O banco americano Goldman Sachs defendeu nesta terça-feira (30), após as críticas recebidas por parte de lideres da oposição venezuelana, sua decisão de comprar US$ 2,8 bilhões em bônus do Banco Central da Venezuela. A informação é da agência Efe.
"Investimos em bônus da Petroleos de Venezuela (PDVSA) porque, como muitos outros neste setor, acreditamos que a situação nesse país deve melhorar com o tempo", afirmou o banco em nota. Um porta-voz do Goldman Sachs explicou que esses títulos, emitidos em 2014, foram comprados nos mercados secundários através de um corretor, em uma operação na qual não houve interação direta com o governo venezuelano.
"Reconhecemos que a situação é complexa e mutável e que a Venezuela está em crise.

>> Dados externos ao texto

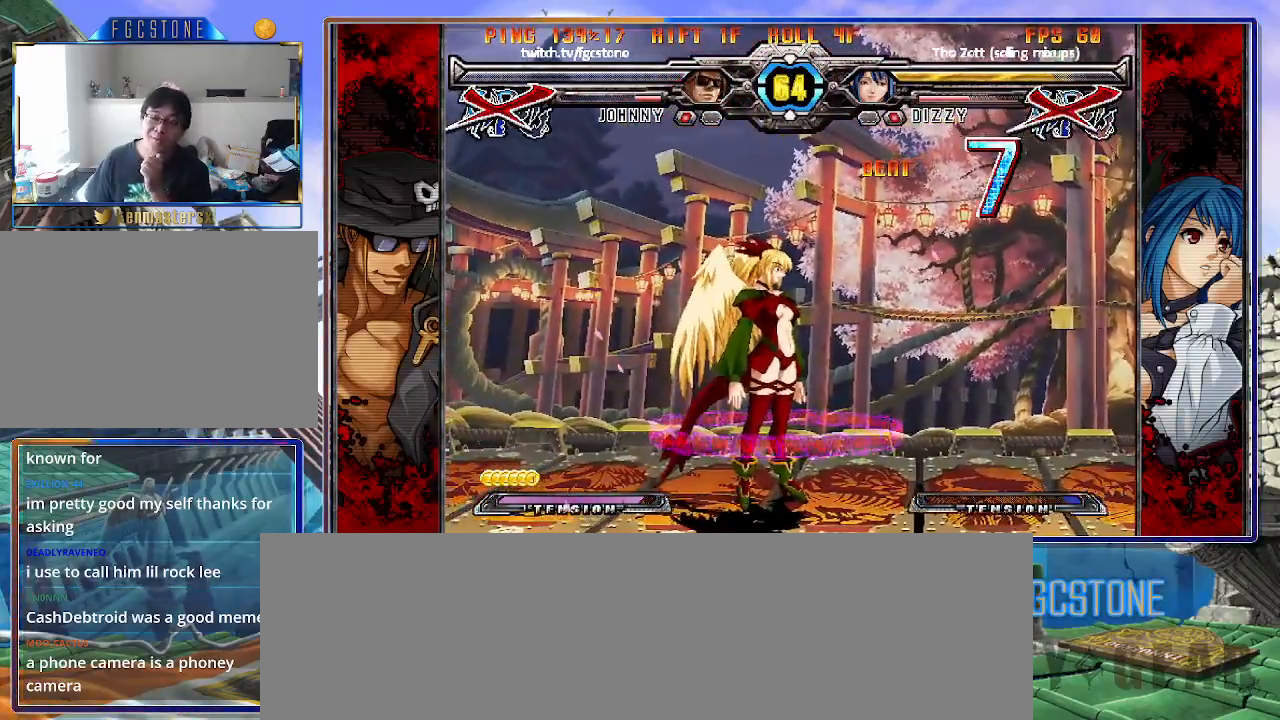
{"buttons": [], "left_stick": "center", "events": []}
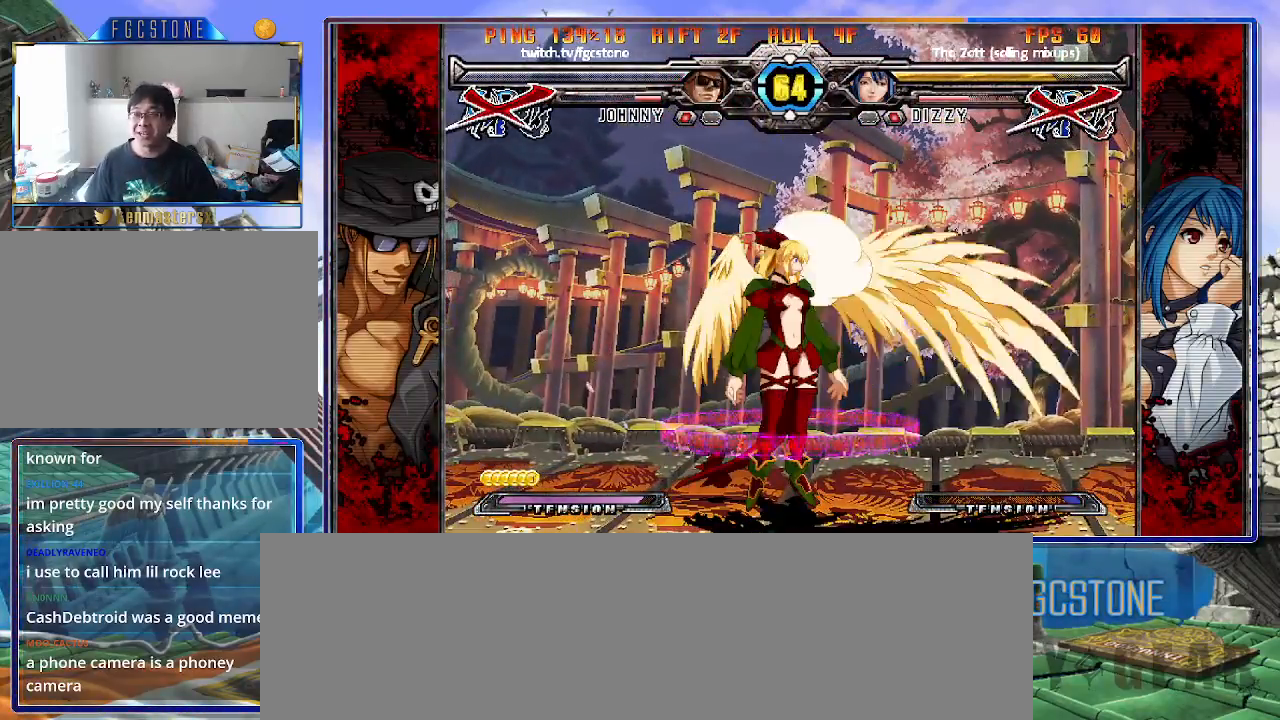
{"buttons": ["P"], "left_stick": "center", "events": [[333, "P", "down"], [400, "P", "up"], [483, "P", "down"]]}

E concordamos que a vida (nesse país) tem que melhorar e, em parte, fizemos este investimento porque acreditamos que assim será", acrescenta a nota.
Valor facial
No fim de semana, o The Wall Street Journal publicou que o departamento de gestão de ativos do banco pagou 31 centavos de dólar, ou um total de US$ 865 milhões, pelos bônus emitidos pela estatal PDVSA em 2014 com vencimento em 2022. Com essa compra, que totaliza um valor facial dos bônus de U$ 2.8 bilhões, a Goldman Sachs agora possui a grande maioria dessa série de bônus originalmente emitidos pela PDVSA e que totalizam em torno de U$ 3 bi.
O investimento foi feito em meio a uma onda de protestos a favor e contra o governo de Nicolás Maduro, que em algumas ocasiões acabam em violência. Em quase dois meses, já foram contabilizadas 59 mortes ligadas às manifestações, segundo dados do Ministério Público.